Poor little rich ‘underdog’ Rishi and the U factor

RASHMEE ROSHAN LALL July 24, 2022

Rishi Sunak’s push to make the Conservative Party love him (or at least to understand his ideas enough to vote him in as their leader) has triggered buried memories in many Indians with long experience of Britain. In ‘Open’, a well thought out Indian magazine, veteran writer and editor Minhaz Merchant has poured his heart out about “Britain’s Rishi test”.

Mr Merchant, an Indian who went to school in England, writes that “for some highly evolved reason, the English know exactly with whom to be racist and with whom not to be. Rishi Sunak, on the face of it, seems to fall into the latter category. But his elevation as a contender for the British prime ministership has brought out the latent racism that resides, well hidden, in a large majority of English people.”

Sight and sound of Mr Sunak, out campaigning in Conservative Party heartlands,  seems to bear out some of Mr Merchant’s lament.

In fact, Mr Sunak has described himself as the underdog in the Conservative leadership race, even going to the extent of claiming the “forces that be” want his rival Liz Truss to be the next prime minister. He has also said that those unnamed, mysterious Conservative party powers want the race to be “a coronation for the other candidate”. He bravely added, “But I think members want a choice and they are prepared to listen”.

The fatalistic tone of Mr Sunak’s remarks should give pause for thought. What is he referring to exactly? Perhaps the U factor, which is to say the understatement that typically still marks the most serious of conversations in Britain today. People may not want to directly confront an issue but simply tiptoe around it so as to indicate they are uncomfortable with it.

Recently, some very English friends (they aren’t paid-up members of the Conservative Party, by the way, so they don’t have a vote to cast in the leadership contest) said nothing particular for or against about Mr Sunak or his leadership rival Ms Truss. Instead, they spoke about their interest in Rory Stewart, a former minister. My female friend said Mr Stewart “looked good with his spiked hair”. (For the record, Mr Stewart is not even a contender for the Conservative leadership.)

The lack of focus on Mr Sunak from many English folks is telling. It’s fair to say many in Britain might discern a foreignness to Mr Sunak, for all that he is a third generation immigrant (his grandmother was the first member of the family to arrive in Britain) and sounds very English (upper class, public school English).
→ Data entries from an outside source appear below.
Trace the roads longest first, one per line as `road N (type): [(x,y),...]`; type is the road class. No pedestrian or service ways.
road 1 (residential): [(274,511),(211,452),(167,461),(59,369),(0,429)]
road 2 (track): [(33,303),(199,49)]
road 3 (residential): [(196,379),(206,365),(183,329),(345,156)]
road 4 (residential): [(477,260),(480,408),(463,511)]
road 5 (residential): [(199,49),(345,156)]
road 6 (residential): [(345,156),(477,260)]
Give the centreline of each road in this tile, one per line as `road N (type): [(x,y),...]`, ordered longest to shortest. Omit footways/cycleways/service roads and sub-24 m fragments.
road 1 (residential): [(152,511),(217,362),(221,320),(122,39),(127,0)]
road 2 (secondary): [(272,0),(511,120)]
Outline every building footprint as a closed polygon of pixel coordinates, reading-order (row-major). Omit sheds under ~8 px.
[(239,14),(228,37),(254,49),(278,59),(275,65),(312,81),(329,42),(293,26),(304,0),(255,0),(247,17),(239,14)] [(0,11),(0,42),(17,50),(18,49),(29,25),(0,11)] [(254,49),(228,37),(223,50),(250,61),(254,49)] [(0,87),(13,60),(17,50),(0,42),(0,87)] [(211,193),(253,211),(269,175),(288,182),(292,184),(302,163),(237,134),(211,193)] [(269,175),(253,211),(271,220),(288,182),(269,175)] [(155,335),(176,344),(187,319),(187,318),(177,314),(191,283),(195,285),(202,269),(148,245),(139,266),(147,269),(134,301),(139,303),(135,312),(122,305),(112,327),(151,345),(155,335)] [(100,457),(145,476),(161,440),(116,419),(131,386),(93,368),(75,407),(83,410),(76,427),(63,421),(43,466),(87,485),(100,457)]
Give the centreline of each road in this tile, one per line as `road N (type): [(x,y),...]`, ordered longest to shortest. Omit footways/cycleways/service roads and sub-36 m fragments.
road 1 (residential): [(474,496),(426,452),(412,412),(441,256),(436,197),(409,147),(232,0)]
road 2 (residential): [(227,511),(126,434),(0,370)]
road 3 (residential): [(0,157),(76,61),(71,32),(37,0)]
At a superficial level though, Mr Sunak’s rise to within touching distance of No 10 Downing Street seems practically American in its transformational qualities. On the Conservative Party campaign trail on Saturday with wife Akshata Narayan Murty and their two young  daughters, Krishna and Anoushka, the Sunaks reminded me a little of the Obamas. Back in 2007, the Obamas too looked, as a senior British editor told me at the time, “too black” to ever get to the White House. They did seem kinda foreign to the idea of living that most egalitarian of American dreams, which means to accomplish whatever is humanly possible irrespective of race.

It never seemed likely the Obamas would live in the White House. As it turned out, they did, for eight years. But the Sunaks may find it a struggle to get to Number 10.

For, all too often, the hidden barriers can be discerned in English understatement. Yes, call it the U factor.